* About this task:
Examine the entries below, count the lines holding the string "Czyste", and respond with the number only.

(Records drawn from a dataset)
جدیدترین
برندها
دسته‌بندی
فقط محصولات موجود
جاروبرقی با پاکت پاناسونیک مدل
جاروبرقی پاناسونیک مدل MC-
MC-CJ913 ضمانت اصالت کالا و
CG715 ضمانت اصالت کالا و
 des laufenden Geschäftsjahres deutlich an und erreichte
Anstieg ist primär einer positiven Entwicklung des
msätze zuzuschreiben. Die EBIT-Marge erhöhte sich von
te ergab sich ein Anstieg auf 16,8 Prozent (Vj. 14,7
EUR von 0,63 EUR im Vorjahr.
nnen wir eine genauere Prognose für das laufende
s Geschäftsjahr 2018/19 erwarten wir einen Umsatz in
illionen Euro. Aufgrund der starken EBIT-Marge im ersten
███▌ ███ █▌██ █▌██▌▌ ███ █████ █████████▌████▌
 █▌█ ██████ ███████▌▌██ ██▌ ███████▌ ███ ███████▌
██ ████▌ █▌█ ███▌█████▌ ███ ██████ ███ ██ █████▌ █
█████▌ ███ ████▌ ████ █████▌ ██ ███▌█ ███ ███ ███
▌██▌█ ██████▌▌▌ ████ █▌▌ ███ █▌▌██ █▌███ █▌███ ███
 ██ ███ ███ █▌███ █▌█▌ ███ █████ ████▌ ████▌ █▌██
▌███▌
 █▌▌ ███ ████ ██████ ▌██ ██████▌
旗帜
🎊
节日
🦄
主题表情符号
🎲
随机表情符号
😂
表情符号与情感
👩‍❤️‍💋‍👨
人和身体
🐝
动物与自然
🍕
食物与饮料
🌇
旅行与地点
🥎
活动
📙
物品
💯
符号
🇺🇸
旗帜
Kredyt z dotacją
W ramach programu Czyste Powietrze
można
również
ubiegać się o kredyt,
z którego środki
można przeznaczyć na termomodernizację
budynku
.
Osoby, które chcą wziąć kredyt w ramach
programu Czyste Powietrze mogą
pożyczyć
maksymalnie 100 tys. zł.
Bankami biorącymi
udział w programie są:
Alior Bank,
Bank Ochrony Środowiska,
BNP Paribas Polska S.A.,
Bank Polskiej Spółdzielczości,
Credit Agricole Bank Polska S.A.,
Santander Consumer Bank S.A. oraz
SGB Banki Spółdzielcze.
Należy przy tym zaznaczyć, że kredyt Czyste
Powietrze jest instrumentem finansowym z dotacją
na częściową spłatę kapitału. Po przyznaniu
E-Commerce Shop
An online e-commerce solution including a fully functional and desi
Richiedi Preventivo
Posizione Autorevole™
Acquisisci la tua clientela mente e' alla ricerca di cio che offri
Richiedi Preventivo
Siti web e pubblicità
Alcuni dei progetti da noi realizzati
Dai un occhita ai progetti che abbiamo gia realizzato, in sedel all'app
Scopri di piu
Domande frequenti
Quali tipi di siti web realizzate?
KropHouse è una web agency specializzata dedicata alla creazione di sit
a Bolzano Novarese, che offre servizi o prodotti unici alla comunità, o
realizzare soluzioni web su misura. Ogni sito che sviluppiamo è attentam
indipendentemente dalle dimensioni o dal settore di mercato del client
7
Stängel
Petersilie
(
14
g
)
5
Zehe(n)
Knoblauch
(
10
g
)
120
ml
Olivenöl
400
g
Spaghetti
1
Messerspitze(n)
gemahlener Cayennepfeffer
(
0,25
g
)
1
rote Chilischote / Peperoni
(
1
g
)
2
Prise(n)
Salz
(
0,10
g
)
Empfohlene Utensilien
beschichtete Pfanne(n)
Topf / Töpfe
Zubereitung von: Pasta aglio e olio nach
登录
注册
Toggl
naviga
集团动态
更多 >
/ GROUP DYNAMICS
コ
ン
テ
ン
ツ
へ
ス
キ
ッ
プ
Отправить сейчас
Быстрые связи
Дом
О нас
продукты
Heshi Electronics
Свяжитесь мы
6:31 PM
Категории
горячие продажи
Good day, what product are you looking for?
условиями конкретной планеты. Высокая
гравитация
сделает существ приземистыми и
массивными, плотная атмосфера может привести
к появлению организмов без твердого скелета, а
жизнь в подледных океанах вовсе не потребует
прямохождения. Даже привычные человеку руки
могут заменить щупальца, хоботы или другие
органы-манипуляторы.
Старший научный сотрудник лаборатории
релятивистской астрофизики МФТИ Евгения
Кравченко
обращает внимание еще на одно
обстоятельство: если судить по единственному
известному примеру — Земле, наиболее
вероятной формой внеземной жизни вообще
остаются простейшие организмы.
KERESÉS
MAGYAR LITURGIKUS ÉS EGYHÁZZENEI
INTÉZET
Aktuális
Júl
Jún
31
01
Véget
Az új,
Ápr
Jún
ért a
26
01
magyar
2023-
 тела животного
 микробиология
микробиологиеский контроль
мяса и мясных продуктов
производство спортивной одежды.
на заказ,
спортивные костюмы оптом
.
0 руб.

* Exercise solution:
3